Dugaan kecurangan yang melibatkan penyelenggara juga disampaikan Simon Kasamol yang juga Tim Hukum Paslon MP3.
Simon menyampaikan, ada dugaan praktek balas jasa terjadi pada Pilkada Mimika tahun ini.
Padahal menurutnya, Kabupaten Mimika merupakan barometer untuk Indonesia bagian Timur, sehingga praktek- praktek balas jasa harus dihentikan.
“Tidak boleh lagi praktek-praktek seperti itu terjadi, dan harapan kami di MK hukum harus di tegakan terutama yang terkait dengan pelanggaran,” pungkasnya.
“Kami berharap praktek-praktek ini harus diputus oleh MK, sehingga pelanggaran yang dilakukan oleh penyelenggara tidak lagi terjadi seperti begini, ” timpalnya.
Diketahui syarat mengajukan gugatan Pilkada sendiri tertuang dalam Peraturan Mahkamah Konstitusi (MK) Nomor 3 Tahun 2004 tentang Tata Beracara Dalam Perkara Perselisihan Hasil Pemilihan Gubernur, Bupati, dan Wali Kota.
Kemudian mengenai syarat diatur dalam Undang-Undang Nomor 10 Tahun 2016 tentang Pilkada.

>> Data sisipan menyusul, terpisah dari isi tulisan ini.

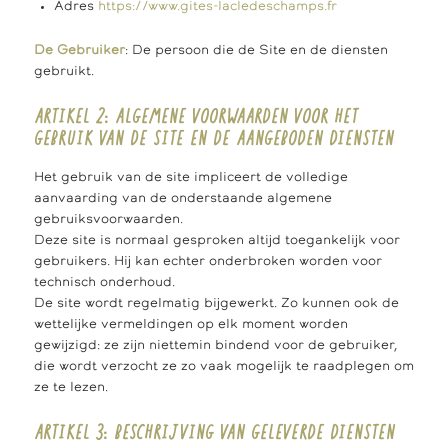
Adres
https://www.gites-lacledeschamps.fr
De Gebruiker
: De persoon die de Site en de diensten
gebruikt.
ARTIKEL 2: ALGEMENE VOORWAARDEN VOOR HET
GEBRUIK VAN DE SITE EN DE AANGEBODEN DIENSTEN
Het gebruik van de site impliceert de volledige
aanvaarding van de onderstaande algemene
gebruiksvoorwaarden.
Deze site is normaal gesproken altijd toegankelijk voor
gebruikers. Hij kan echter onderbroken worden voor
technisch onderhoud.
De site wordt regelmatig bijgewerkt. Zo kunnen ook de
wettelijke vermeldingen op elk moment worden
gewijzigd: ze zijn niettemin bindend voor de gebruiker,
die wordt verzocht ze zo vaak mogelijk te raadplegen om
ze te lezen.
ARTIKEL 3: BESCHRIJVING VAN GELEVERDE DIENSTEN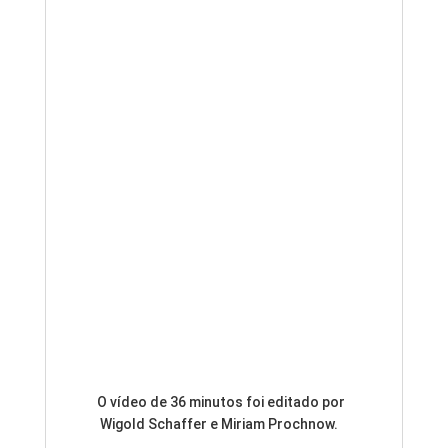
O vídeo de 36 minutos foi editado por
Wigold Schaffer e Miriam Prochnow.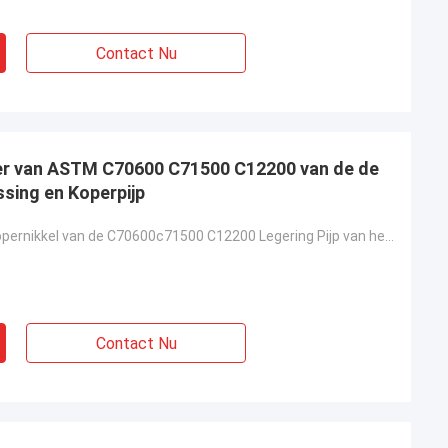
Contact Nu
er van ASTM C70600 C71500 C12200 van de de
sing en Koperpijp
Van het het Kopernikkel van de C70600c71500 C12200 Legering Pijp van het de Buis de Naadloze Koper
Contact Nu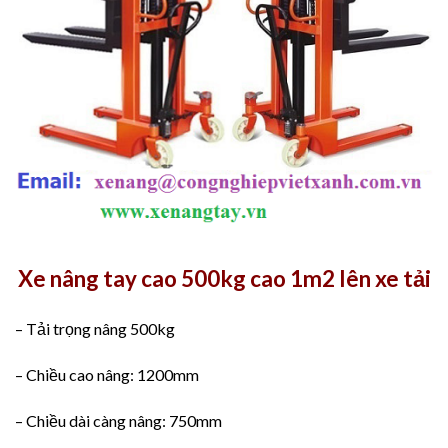
Xe nâng tay cao 500kg cao 1m2 lên xe tải
– Tải trọng nâng 500kg
– Chiều cao nâng: 1200mm
– Chiều dài càng nâng: 750mm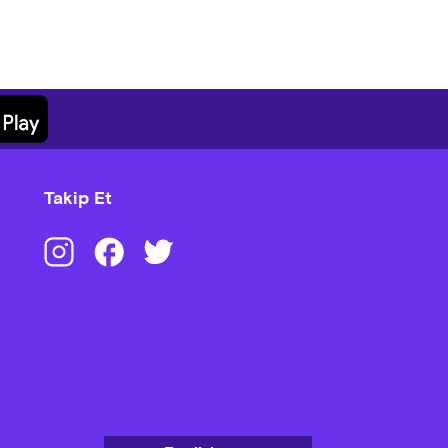
Takip Et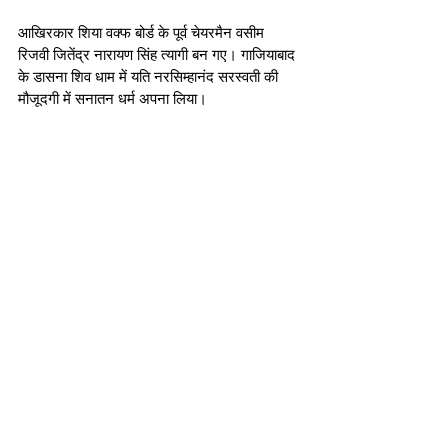
आखिरकार शिया वक्फ बोर्ड के पूर्व चेयरमैन वसीम 
रिजवी जितेंद्र नारायण सिंह त्यागी बन गए। गाजियाबाद 
के डासना शिव धाम में यति नरसिम्हानंद सरस्वती की 
मौजूदगी में सनातन धर्म अपना लिया।  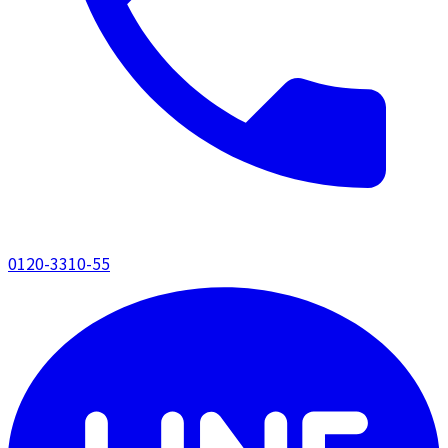
0120-3310-55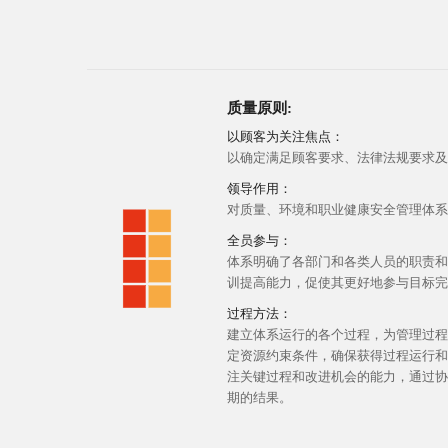
质量原则:
以顾客为关注焦点：
以确定满足顾客要求、法律法规要求及
领导作用：
对质量、环境和职业健康安全管理体系
全员参与：
体系明确了各部门和各类人员的职责和
训提高能力，促使其更好地参与目标完
过程方法：
建立体系运行的各个过程，为管理过程
定资源约束条件，确保获得过程运行和
注关键过程和改进机会的能力，通过协
期的结果。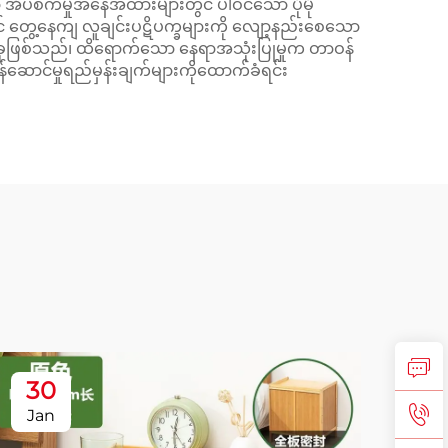
ော အိပ်စက်မှုအနေအထားများတွင် ပါဝင်သော ပိုမို
ွင် တွေ့နေကျ လူချင်းပဋိပက္ခများကို လျော့နည်းစေသော
စ်ခုဖြစ်သည်၊ ထိရောက်သော နေရာအသုံးပြုမှုက တာဝန်
ဝန်ဆောင်မှုရည်မှန်းချက်များကိုထောက်ခံရင်း
30
2
Jan
Fe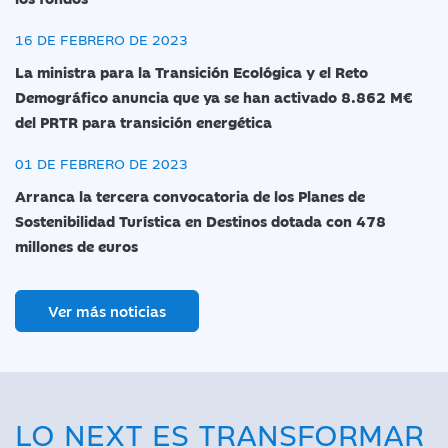
16 DE FEBRERO DE 2023
La ministra para la Transición Ecológica y el Reto
Demográfico anuncia que ya se han activado 8.862 M€
del PRTR para transición energética
01 DE FEBRERO DE 2023
Arranca la tercera convocatoria de los Planes de
Sostenibilidad Turística en Destinos dotada con 478
millones de euros
Ver más noticias
LO NEXT ES TRANSFORMAR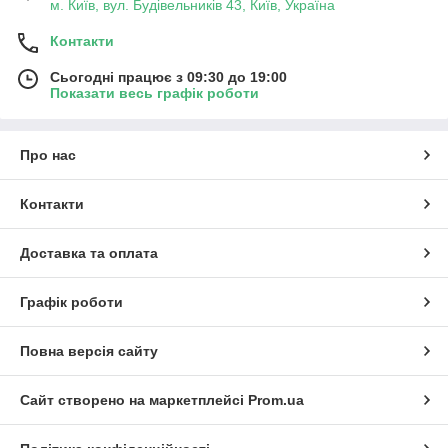
м. Київ, вул. Будівельників 43, Київ, Україна
Контакти
Сьогодні працює з 09:30 до 19:00
Показати весь графік роботи
Про нас
Контакти
Доставка та оплата
Графік роботи
Повна версія сайту
Сайт створено на маркетплейсі
Prom.ua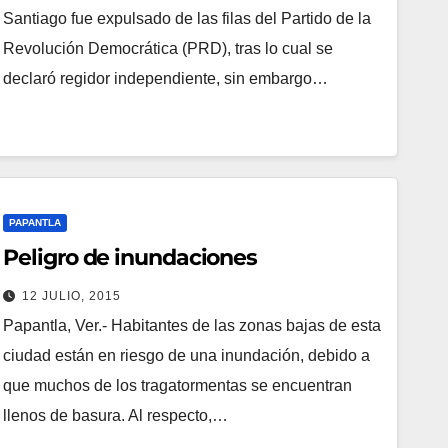
Santiago fue expulsado de las filas del Partido de la
Revolución Democrática (PRD), tras lo cual se
declaró regidor independiente, sin embargo…
PAPANTLA
Peligro de inundaciones
12 JULIO, 2015
Papantla, Ver.- Habitantes de las zonas bajas de esta
ciudad están en riesgo de una inundación, debido a
que muchos de los tragatormentas se encuentran
llenos de basura. Al respecto,…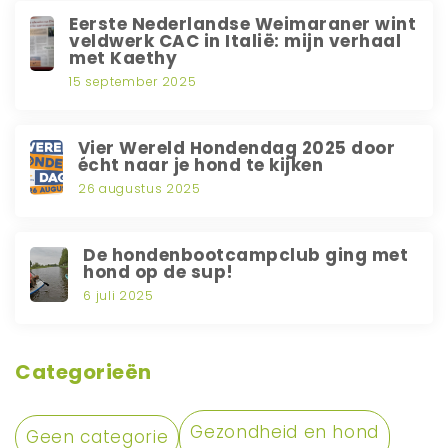
Eerste Nederlandse Weimaraner wint
veldwerk CAC in Italië: mijn verhaal
met Kaethy
15 september 2025
Vier Wereld Hondendag 2025 door
écht naar je hond te kijken
26 augustus 2025
De hondenbootcampclub ging met
hond op de sup!
6 juli 2025
Categorieën
Gezondheid en hond
Geen categorie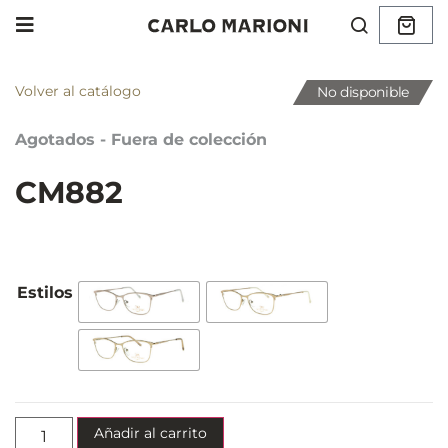
Volver al catálogo
No disponible
Agotados - Fuera de colección
CM882
Añadir al carrito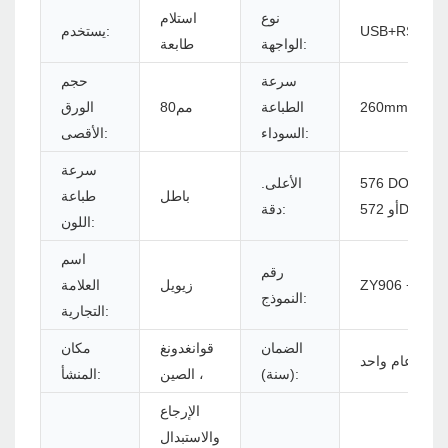
نوع
استلام
USB+RS232+
يستخدم:
الواجهة:
طابعة
سرعة
حجم
260mm / s
الطباعة
مم80
الورق
السوداء:
الأقصى:
سرعة
576 DOTS/LI
الأعلى.
باطل
طباعة
572DOTS/L
دقة:
اللون:
اسم
رقم
ZY906 +MD
زيويل
العلامة
النموذج:
التجارية:
الضمان
قوانغدونغ
مكان
عام واحد
(سنة):
، الصين
المنشأ:
الإرجاع
والاستبدال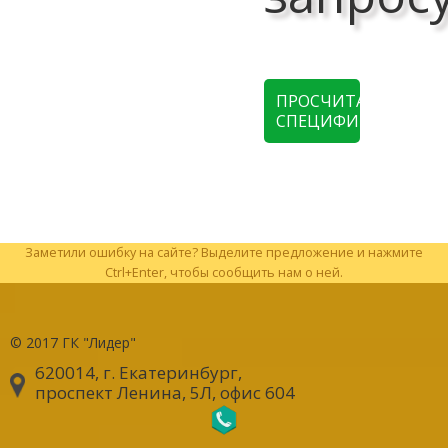
ПРОСЧИТАТЬ
СПЕЦИФИКАЦИЮ
Заметили ошибку на сайте? Выделите предложение и нажмите
Ctrl+Enter, чтобы сообщить нам о ней.
© 2017
ГК "Лидер"
620014, г. Екатеринбург
,
проспект Ленина, 5Л, офис 604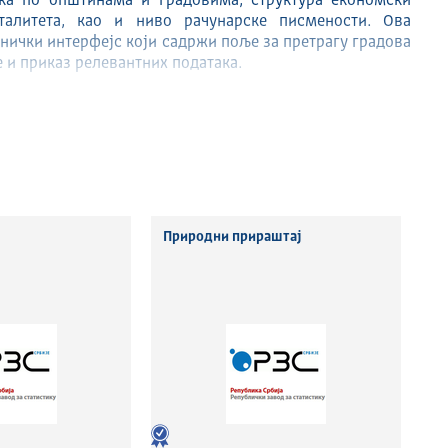
ика по општинама и градовима, структура економски
талитета, као и ниво рачунарске писмености. Ова
нички интерфејс који садржи поље за претрагу градова
 и приказ релевантних података.
а која представља централни елемент апликације, док
па и графикон динамички се прилагођавају изабраним
живање и анализу података. На тај начин, апликација
терактивног истраживања. Развој оваквих софтверских
нтним информацијама о становништву.
Природни прираштај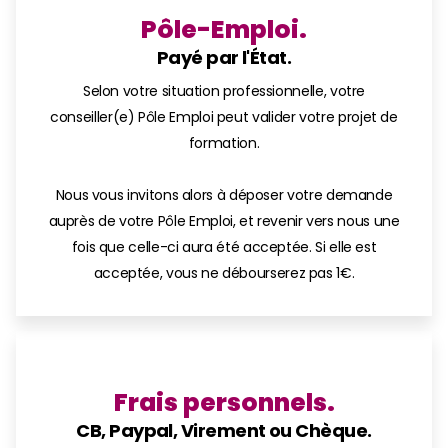
Pôle-Emploi.
Payé par l'État.
Selon votre situation professionnelle, votre
conseiller(e) Pôle Emploi peut valider votre projet de
formation.
Nous vous invitons alors à déposer votre demande
auprès de votre Pôle Emploi, et revenir vers nous une
fois que celle-ci aura été acceptée. Si elle est
acceptée, vous ne débourserez pas 1€.
Frais personnels.
CB, Paypal, Virement ou Chèque.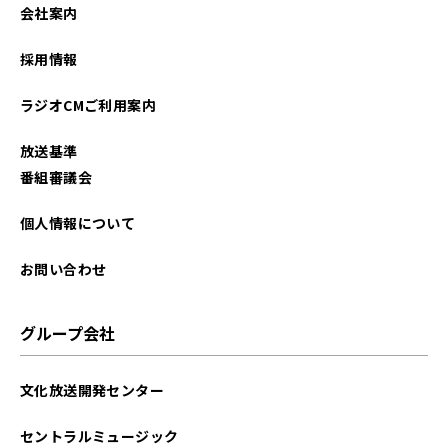
会社案内
2025年09月
採用情報
2025年07月
ラジオCMご利用案内
2025年05月
放送基準
2025年03月
番組審議会
2025年02月
個人情報について
2024年12月
お問い合わせ
2024年11月
グループ会社
2024年10月
文化放送開発センター
2024年09月
セントラルミュージック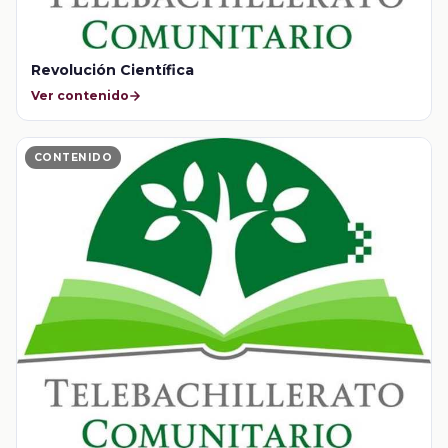
Revolución Científica
Ver contenido
CONTENIDO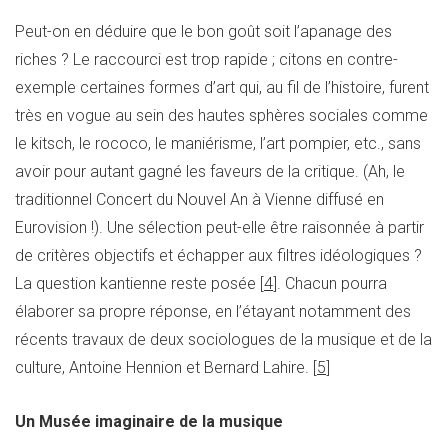
Peut-on en déduire que le bon goût soit l’apanage des
riches ? Le raccourci est trop rapide ; citons en contre-
exemple certaines formes d’art qui, au fil de l’histoire, furent
très en vogue au sein des hautes sphères sociales comme
le kitsch, le rococo, le maniérisme, l’art pompier, etc., sans
avoir pour autant gagné les faveurs de la critique. (Ah, le
traditionnel Concert du Nouvel An à Vienne diffusé en
Eurovision !). Une sélection peut-elle être raisonnée à partir
de critères objectifs et échapper aux filtres idéologiques ?
La question kantienne reste posée [
4
]. Chacun pourra
élaborer sa propre réponse, en l’étayant notamment des
récents travaux de deux sociologues de la musique et de la
culture, Antoine Hennion et Bernard Lahire. [
5
]
Un Musée imaginaire de la musique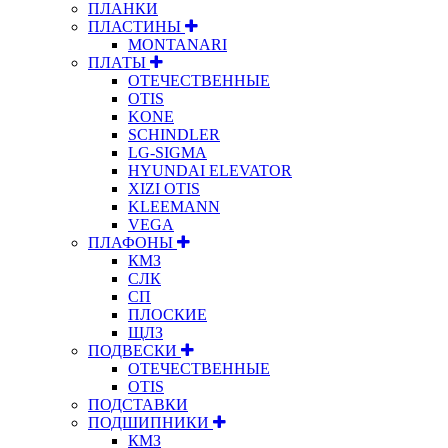
ПЛАНКИ
ПЛАСТИНЫ
MONTANARI
ПЛАТЫ
ОТЕЧЕСТВЕННЫЕ
OTIS
KONE
SCHINDLER
LG-SIGMA
HYUNDAI ELEVATOR
XIZI OTIS
KLEEMANN
VEGA
ПЛАФОНЫ
КМЗ
СЛК
СП
ПЛОСКИЕ
ЩЛЗ
ПОДВЕСКИ
ОТЕЧЕСТВЕННЫЕ
OTIS
ПОДСТАВКИ
ПОДШИПНИКИ
КМЗ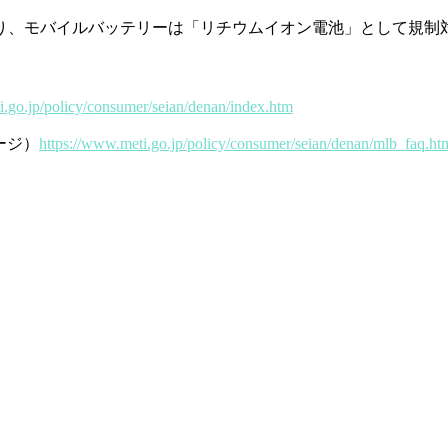
り、モバイルバッテリーは「リチウムイオン電池」として規制対
i.go.jp/policy/consumer/seian/denan/index.htm
ージ）
https://www.meti.go.jp/policy/consumer/seian/denan/mlb_faq.ht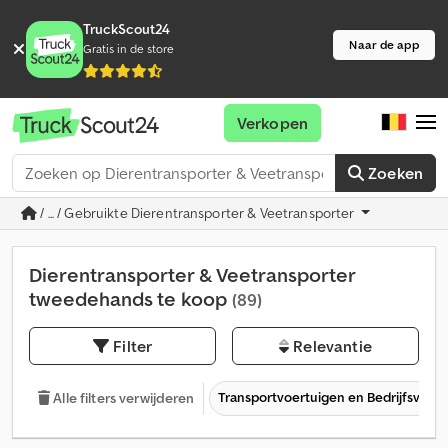
TruckScout24
Naar de app
Gratis in de store
Verkopen
Zoeken
/ ... / Gebruikte Dierentransporter & Veetransporter
Dierentransporter & Veetransporter
tweedehands te koop
(89)
Filter
Relevantie
Transportvoertuigen en Bedrijfsvoer
Alle filters verwijderen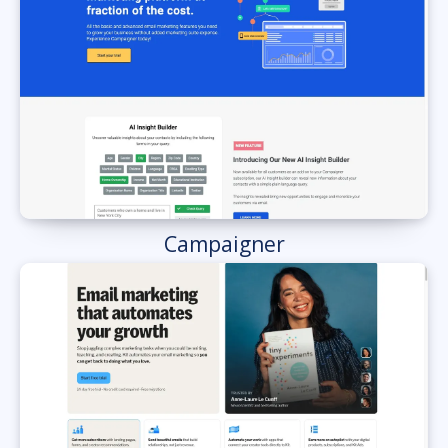
Campaigner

Syarat mengajukan gugatan itu tertuang di pasal 157 UU 10 Tahun 2016.
Dalam pasal itu disebutkan peserta pemilihan dapat mengajukan permohonan kepada MK paling lambat tiga hari kerja, terhitung sejak diumumkan penetapan perolehan suara hasil pemilihan oleh KPU Provinsi atau KPU Kabupaten/Kota. (Redaksi).